Une adaptation étendue du roman de Vercors, pas très fidèle, et qui rajoute des sous-intrigues pour coller un peu au goût du public actuel.
C'est toujours l'histoire d'un jeune officier allemand cordial qui se heurte au silence d'un oncle et de sa nièce. Contrairement à la nouvelle, ils ont ici des noms, et un passé (la nièce a perdu ses parents). Il n'y a pas de voix off comme dans le film de Melville. On s'attarde davantage sur la réalité de l'Occupation ("Il me reste un peu de beurre, tu en veux ?"). Galabru joue l'oncle bonhomme, André, Julie Delarme joue la jeune fille, Jeanne, et Thomas Jouannet prend un magnifikeu akkzent allemAn pour jouer Werner. Les deux jeunes acteurs sont un peu lisses, mais véhiculent bien l'émotion. Du côté de Werner, il y a une ambiguïté qui fait osciller sa politesse entre courtoisie et pédophilie mal contenue. Du côté de Jeanne, le film insiste sur sa découverte de ses propres pouvoirs de séduction féminine (et vas-y que je me regarde en nuisette dans le miroir de la penderie, que je fouille les lettres que Werner reçoit d'une femme allemande). Moins subtil que dans l'original, je dirais. Il y a des saynettes rajoutées, pas mal : Werner qui propose à Jeanne qui s'est fait voler son vélo de monter dans sa voiture, qu'elle dépasse à pied d'un air dédaigneux. Werner qui sauve Jeanne d'un cousin trop entreprenant. Les courtisans qui viennent avec des victuailles plein les bras.
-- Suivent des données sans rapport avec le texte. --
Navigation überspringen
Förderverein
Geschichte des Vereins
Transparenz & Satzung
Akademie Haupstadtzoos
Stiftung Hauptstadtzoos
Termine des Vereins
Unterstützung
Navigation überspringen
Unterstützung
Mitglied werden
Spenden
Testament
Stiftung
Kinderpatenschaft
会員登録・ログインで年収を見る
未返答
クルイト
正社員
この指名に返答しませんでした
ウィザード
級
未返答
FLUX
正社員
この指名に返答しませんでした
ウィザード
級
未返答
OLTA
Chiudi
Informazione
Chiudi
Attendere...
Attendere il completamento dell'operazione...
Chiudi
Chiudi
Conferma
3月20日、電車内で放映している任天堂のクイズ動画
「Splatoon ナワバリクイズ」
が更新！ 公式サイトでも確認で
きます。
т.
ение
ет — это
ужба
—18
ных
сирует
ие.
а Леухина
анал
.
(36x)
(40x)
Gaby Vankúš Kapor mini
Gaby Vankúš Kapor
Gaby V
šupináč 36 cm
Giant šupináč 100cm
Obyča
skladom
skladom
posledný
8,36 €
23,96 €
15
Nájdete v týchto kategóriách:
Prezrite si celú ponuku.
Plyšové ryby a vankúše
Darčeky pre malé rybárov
En se focalisant trop sur les sentiments de Jeanne, le film perd un peu de son propos.
Le roman de Vercors parlait du fait qu'un envahisseur, même le plus civilisé, reste un envahisseur, et qu'il faut lui opposer un silence digne (ce qui avait été pris de haut dans les milieux de résistants). Ce film raconte des histoires individuelles qui se cognent à la dure réalité de l'Histoire, ce qui est un contre-sens. Les personnages devraient être le moins caractérisés possibles socialement, s'il fallait rester fidèle au livre, il faudrait que ce soit des archétypes, mais des archétypes habités, comme dans la bonne tragédie. Par conséquent, la prise de conscience de Werner, quand ses amis SS sautent dans une voiture sabotée, relève plus du mélodrame que de la réflexion morale.
C'était une bonne idée de placer le film près de la mer, pour faire écho au titre, dommage que ce ne soit pas plus exploité. Quant à la reconstitution, elle fait très téléfilm. Si Werner ne va pas à Paris, mais reçoit ses amis avec qui il se dispute, c'est, j'imagine, pour ne pas multiplier les frais. Tous ces soldats allemands ont l'air engoncés dans leur costume bien net, toutes ces voitures ont l'air sorties d'un rally de vieilles bagnoles. Et puis j'en ai marre de cette image d'Epinal de la jeune fille à vélo avec son pull à gros points et sa jupe plissée qui arrive sur la place de l'église, image de carte postale.
Allez, ce n'est pas une catastrophe, mais comparé au matériau d'origine, c'est tout de même très prédigéré.